=== Texto dado ===
-.-.-
Las historias que aprendí fueron proporcionadas por la industria cinematográfica. La idea que tengo de la Revolución Francesa fue la adaptación que hiciera Bille August de la novela homónima Los Miserables (1998), Jean Valjean no existió y su nombre real es Liam Neeson. Denzel Washington participó en la Guerra Civil Norteamericana, el pobre sufrió mucho las crueldades de la esclavitud sureña, y si no me creen vean Glory (1989). La Guerra de Vietnam parece un cuento de terror escrito a cuatro manos por Edgar Allan Poe y Joseph Conrad, en esa intervención la mentalidad protestante de los gringos seguro pensó que era el fin del mundo, pueden constatar lo que digo si ven Apocalipsis Now (1979), el mismísimo Marlon Brando estuvo allí y se volvió loco ¿Se dan cuenta que la historia sería menos visible sin la intervención del cine? Ahora no vengan con cuentos los profesionales de las ciencias sociales ni de la historia a analizar mi visión del mundo, dizque porque está mediatizada, dizque eso no fue lo que pasó, dizque son dramatismos de la cultura de masas, dizque ese tipo de pelucas no fueron usadas por los Borbones antes de ser guillotinados en plaza pública por juicio divino y popular – vox populi, vox deus –, pa´que sean serios y no se gasten la plata del presupuesto nacional en bacanales, he dicho. La interpretación del mundo es mediática, eso no está en discusión, y la verdad de la historia no existe, ¿o es que pretenden hallar la cuadratura del círculo? Buscar la verdad es como ir tras El Dorado, lo sé porque Werner Herzog me lo contó en Aguirre, la cólera de Dios (1972), ese alucinado tenía problemas de ego, aparte de sufrir de coprolalia – si no sabe el significado de la palabra, entonces acuda al diccionario, al “mataburro”, como le dice mi abuelo –, ¿o era Klaus Kinski?, ya ni sé.

En fin, soy como Amélie porque imagino la vida como una gran ironía cinematográfica, porque soy un antihéroe que reparte justicia absurda por la ciudad de Caracas enseñando a la gente hasta cómo debe usar el metro, porque mandé un mail que viaja por el mundo como el gnomo que tiene mi papá en el jardín, porque hasta banda sonora tiene mi vida y no me despego de los audífonos nunca, porque me emociona estar haciendo algo que me mantiene callado por dos horas.
-.-.-
=== Datos proporcionados ===
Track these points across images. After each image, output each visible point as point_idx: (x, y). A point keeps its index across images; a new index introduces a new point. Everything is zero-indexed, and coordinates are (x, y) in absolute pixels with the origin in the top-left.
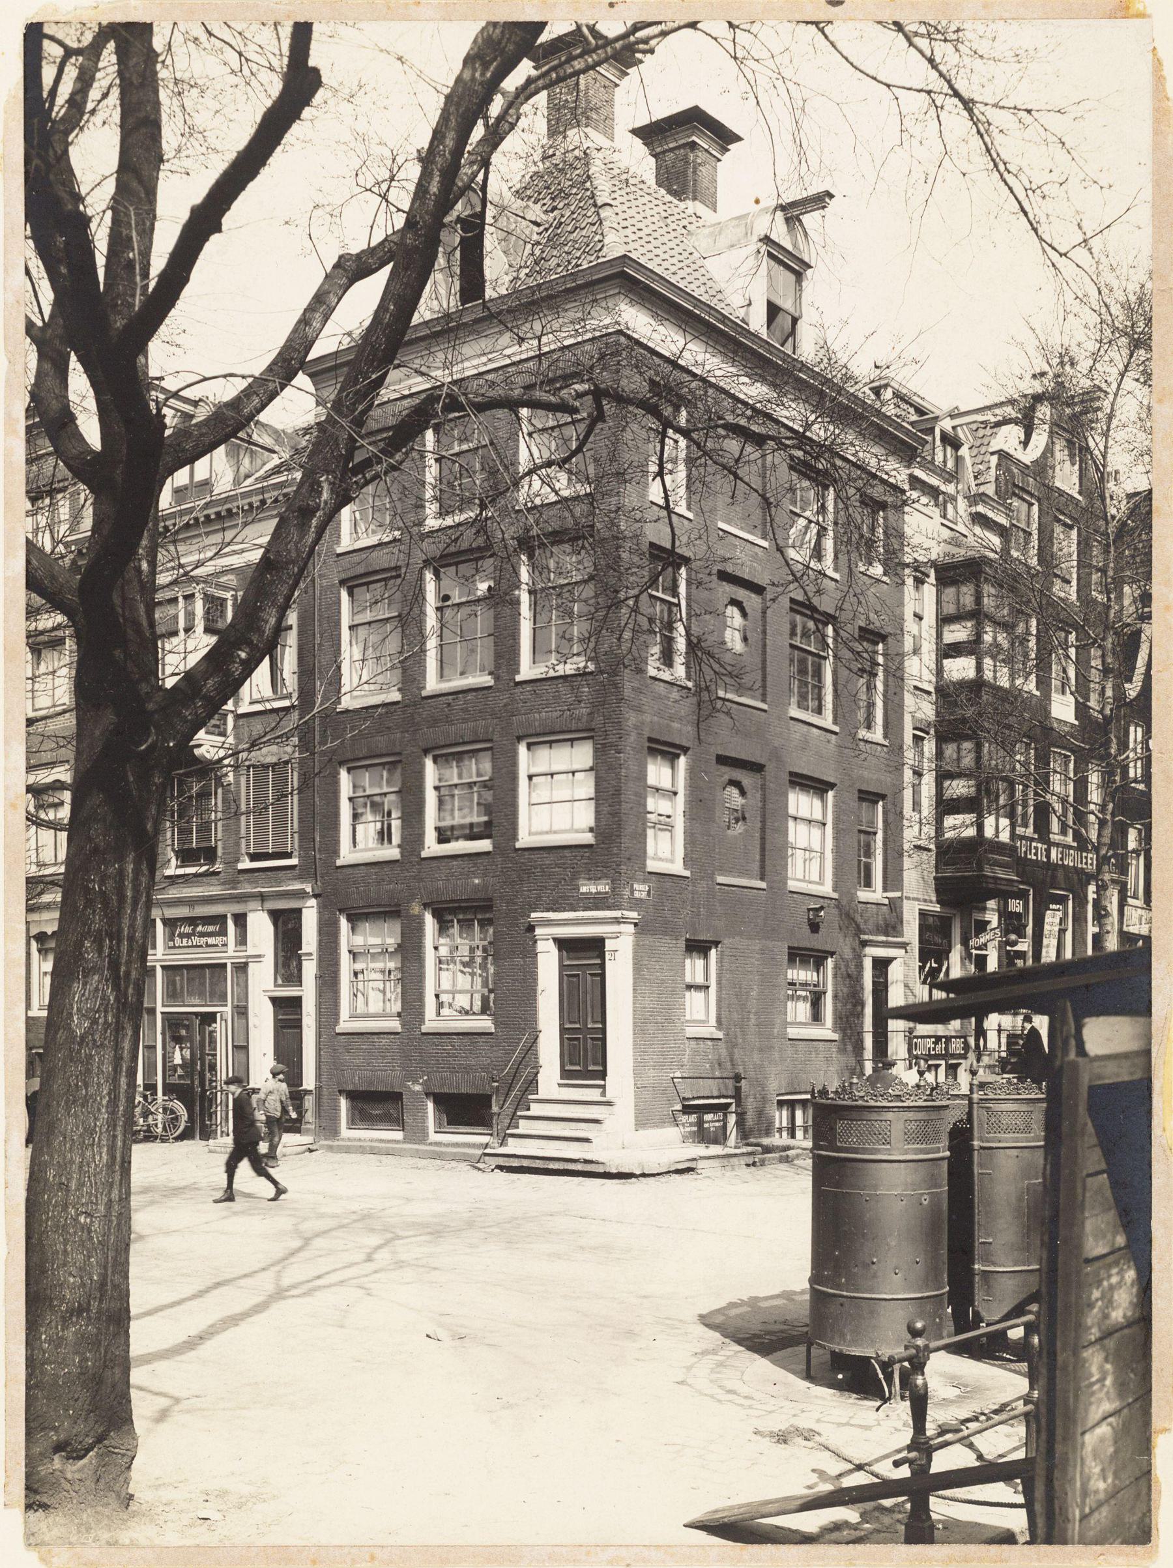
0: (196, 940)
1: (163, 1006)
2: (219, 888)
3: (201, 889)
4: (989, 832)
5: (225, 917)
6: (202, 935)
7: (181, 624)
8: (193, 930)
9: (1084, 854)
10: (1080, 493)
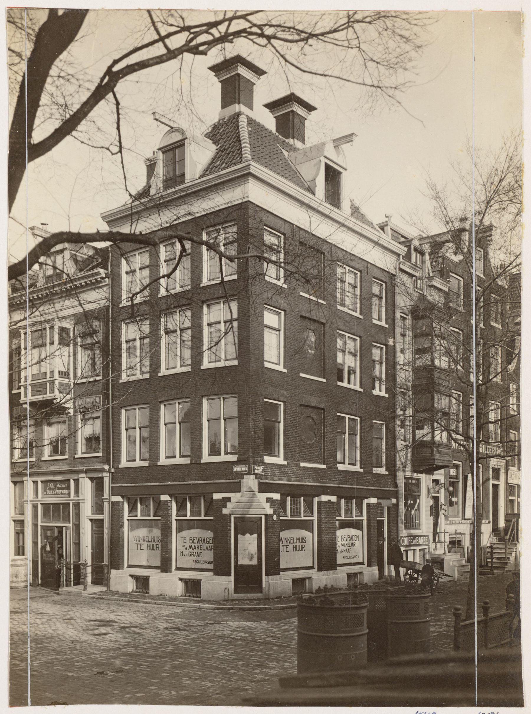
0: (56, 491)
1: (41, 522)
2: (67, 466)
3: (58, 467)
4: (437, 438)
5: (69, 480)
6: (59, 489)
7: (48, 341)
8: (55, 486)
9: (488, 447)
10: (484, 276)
-.-.-
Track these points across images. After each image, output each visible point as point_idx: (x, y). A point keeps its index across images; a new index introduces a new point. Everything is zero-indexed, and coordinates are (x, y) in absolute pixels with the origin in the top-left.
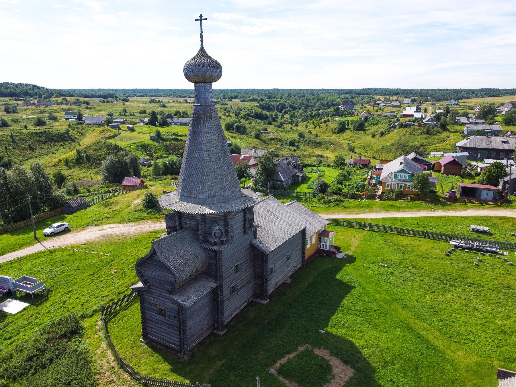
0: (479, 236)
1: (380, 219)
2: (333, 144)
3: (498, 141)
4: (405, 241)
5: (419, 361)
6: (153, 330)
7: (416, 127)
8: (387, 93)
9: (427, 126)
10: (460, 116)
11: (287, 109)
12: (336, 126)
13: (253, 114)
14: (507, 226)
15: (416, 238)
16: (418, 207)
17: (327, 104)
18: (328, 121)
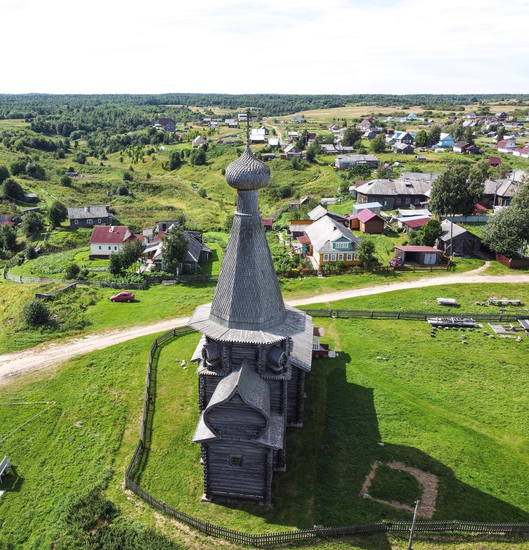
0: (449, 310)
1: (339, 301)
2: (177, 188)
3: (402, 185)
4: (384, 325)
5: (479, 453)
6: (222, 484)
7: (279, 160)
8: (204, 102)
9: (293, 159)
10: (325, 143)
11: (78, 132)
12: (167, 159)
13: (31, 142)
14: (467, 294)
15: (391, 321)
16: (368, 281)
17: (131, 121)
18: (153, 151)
-.-.-
=== Ejercicio breve ===
Cita literalmente el pasaje del texto sobre el cine y la historia que empieza en "En fin, soy" y termina en "por dos horas.".

=== Resultado a continuación ===
En fin, soy como Amélie porque imagino la vida como una gran ironía cinematográfica, porque soy un antihéroe que reparte justicia absurda por la ciudad de Caracas enseñando a la gente hasta cómo debe usar el metro, porque mandé un mail que viaja por el mundo como el gnomo que tiene mi papá en el jardín, porque hasta banda sonora tiene mi vida y no me despego de los audífonos nunca, porque me emociona estar haciendo algo que me mantiene callado por dos horas.